Personal Journeys with Gramma

Life adventures, inspiration and insight; shared in articles, advice, personal chats and pictures.

Sing for the Enchanted Rats!

packrat03

Did you see the movie Enchanted?  Remember the scene when the Cinderella-type character sings and all the little animals of New York—including mice, rats, pigeons, and squirrels—rush in to clean the apartment and sew her new clothes?  I need to learn that song.

Even though our rural property makes us neighbors of the state former President G.W. Bush once called “the land of the enchanted,”* our rodent population doesn’t cooperate.  I can sing myself hoarse and Bertram, the wood rat in our attic, just ignores me.  He rudely gobbles up the processed cheese my husband fusses to set in a live trap.  Bertram is better at not tripping the mechanism than my husband is.  We’ve switched to peanut butter today, but our best hope for success seems to be that Bertram will grow so fat that he’ll get stuck trying to exit.

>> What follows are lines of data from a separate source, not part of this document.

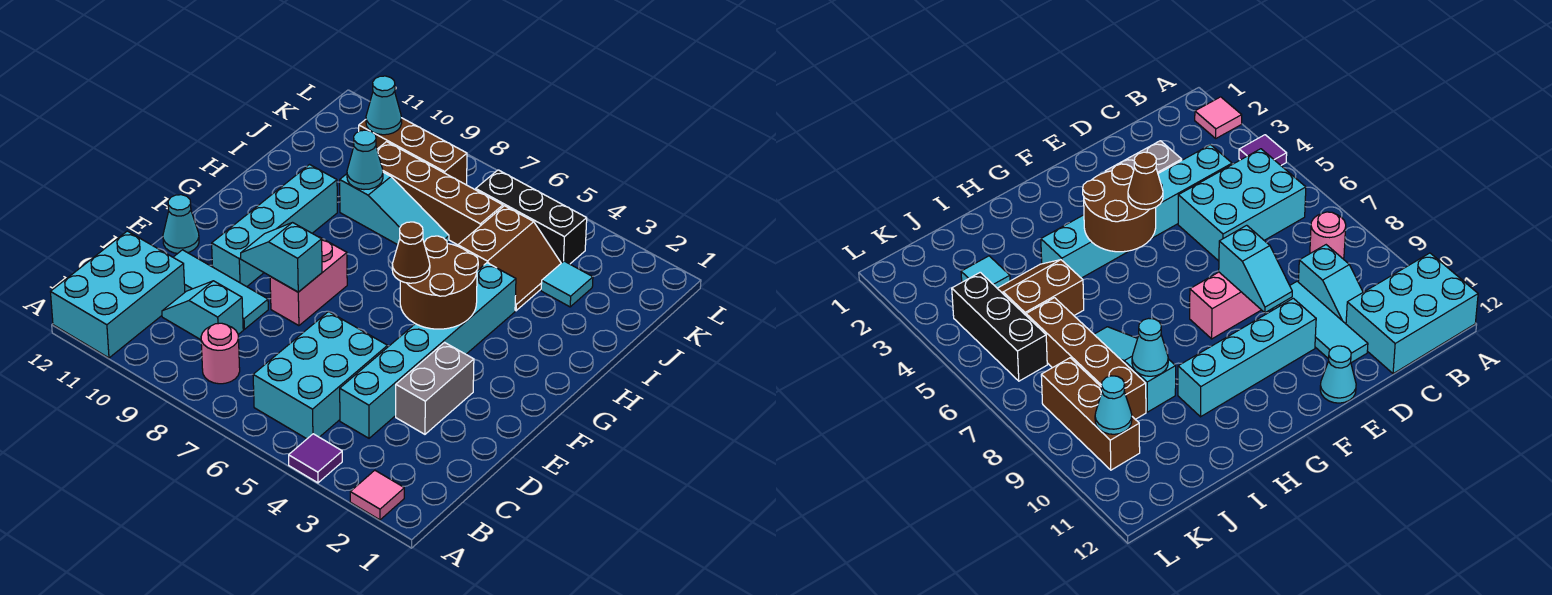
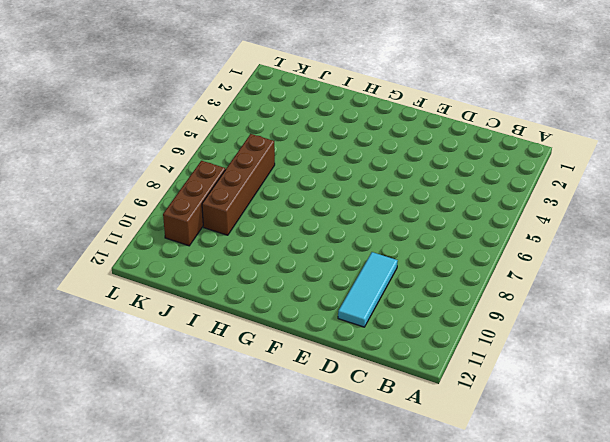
none -> pink tile A2 level 1
none -> purple tile A4 level 1
none -> cyan brick A11:C12 level 1

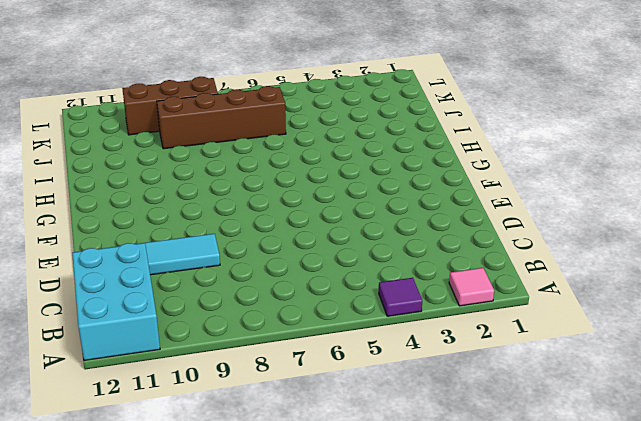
none -> cyan brick B5:D6 level 1
none -> pink round brick B8 level 1
none -> cyan brick C4:H4 level 1

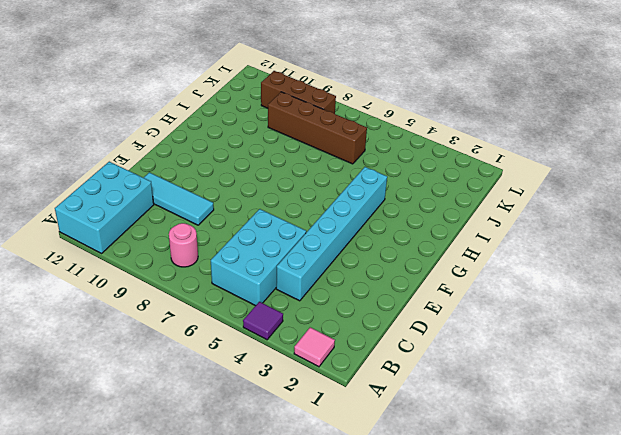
none -> cyan slope C9:C10 level 1 top 9
none -> grey brick D3:E3 level 1
none -> pink brick E8:F8 level 1

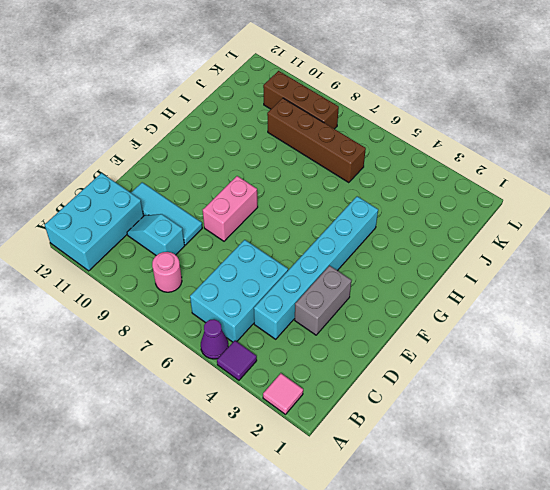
purple cone A5 level 1 -> none
none -> cyan brick E10:H10 level 1
none -> cyan cone E12 level 1
none -> brown slope I4:J5 level 1 top 5

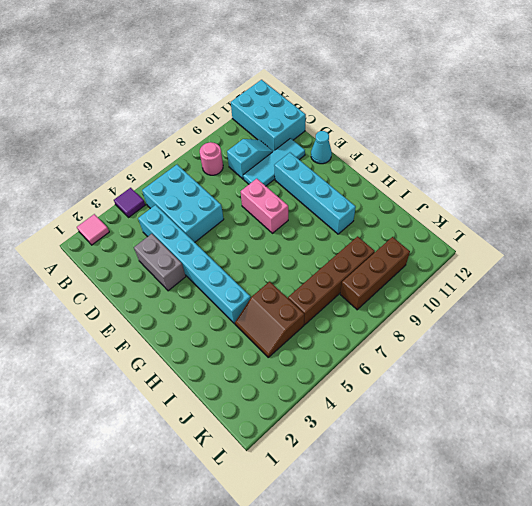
none -> cyan slope I7:I9 level 1 top 9
none -> cyan tile J3 level 1
none -> black brick K4:K6 level 1

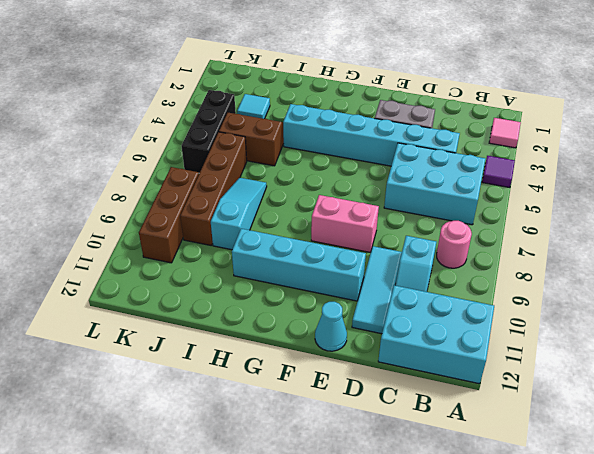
none -> cyan slope E8:E9 level 2 top 8
none -> brown round brick F4:G5 level 2
none -> cyan cone I9 level 2

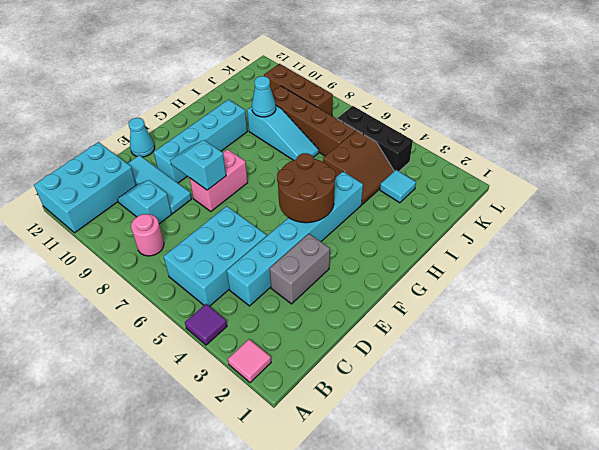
none -> cyan cone K10 level 2
none -> brown cone F5 level 3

Meanwhile, the mice have discovered a weakness in the masonry of our living room fireplace—a magical gateway, if you will.  We aren’t privy to the secret and apparently have no way to learn it without Nicholas Cage and a copy of the Constitution to help us, at the very least.  The mice have learned not to show themselves when humans are present, and for a while I pretended we had discouraged them.  Au contraire.  When I was removing the items I display on our mantelpiece in preparation for our holiday decorations, I discovered that each candle and every lovely Native American pot had been carefully filled with dog food.  “Dog food?” you ask, and well you might.  “Where do they find dog food?”

At the opposite end of our open-concept living room/dining room/kitchen lies the spot where we feed our dogs.  Perpetually competitive, the dogs are particular about when they choose to eat their kibble.  They taunt one another, growling in a bluff to claim both bowls, before they grow weary of the game and go to sleep in our bedroom, leaving the food neither really wanted to eat to wait until morning.  The mice don’t wait.

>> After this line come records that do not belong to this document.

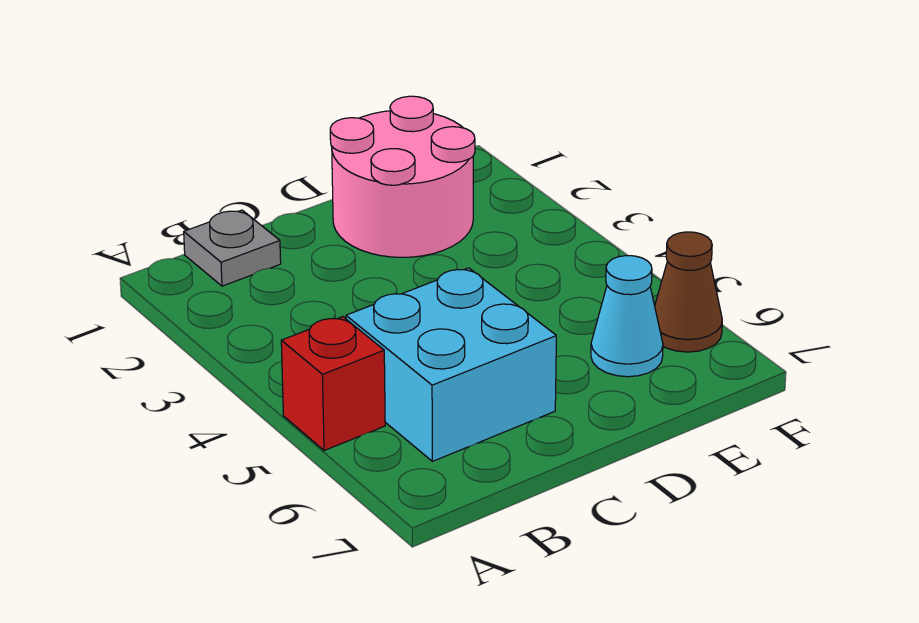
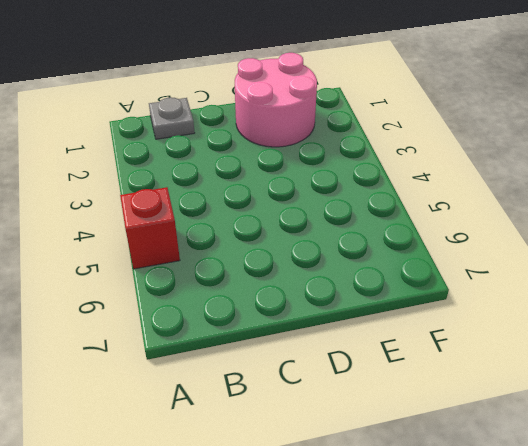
none -> cyan brick B5:C6 level 1
none -> cyan cone E6 level 1

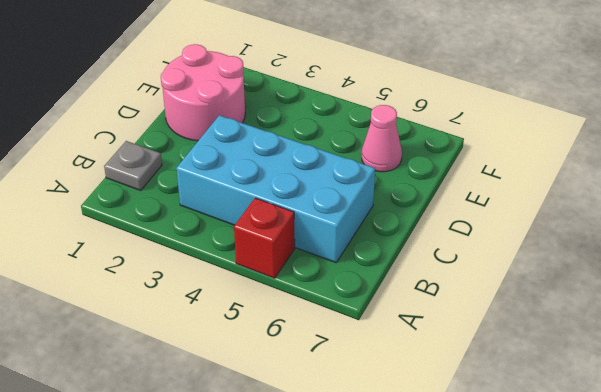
cyan brick B3:C6 level 1 -> cyan brick B5:C6 level 1
pink cone E6 level 1 -> cyan cone E6 level 1
none -> brown cone F6 level 1

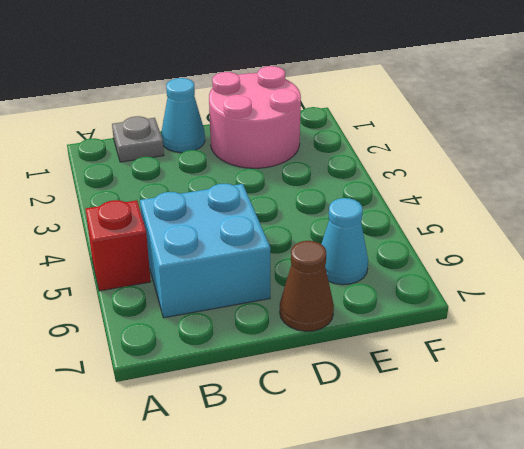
cyan cone C1 level 1 -> none
brown cone D7 level 1 -> brown cone F6 level 1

When the Apocalypse arrives and we humans are being consumed by zombies, our dear mice will be comfortably munching on dog food they have hidden away—on the mantel, in the plant pots, behind the books in the bookcase, even within the folds of the sofa throw.  Their feast will be their ultimate revenge.

“Get a cat,” you say?  We have a cat—a very old, nonviolent cat.  When she was new, she used to dismember mice and leave bits of organic tissue lying around as warnings.  But that was long ago.  The pieces of livers and body-less heads eventually disgusted her, so she resorted to dumping stray mice in our bathtub where she could chase them in circles to her heart’s content.  In the morning, I would find an exhausted, terrified little fuzz-ball curled up in the drain.  My husband began marking “kills” on his gloves, although he didn’t kill anyone.  He just relocated offenders somewhere outside.  Apparently, they weren’t discouraged.  He boasts that he has a much better capture record than the cat.

These days we hear the cat yowling at intruders as we try to sleep.  We believe she has sub-leased the house to the mice, but she doesn’t want her annual evaluation to reflect her failure to meet expectations.  Her teeth are too sore for confrontations, so she’s using emotional torture—observing the guidelines of the Geneva Convention, of course.  It isn’t working.

So, if you accidentally discover the trick to making mice sew clothing and clean bathrooms, please let me know.  My bathroom could use a good overhaul.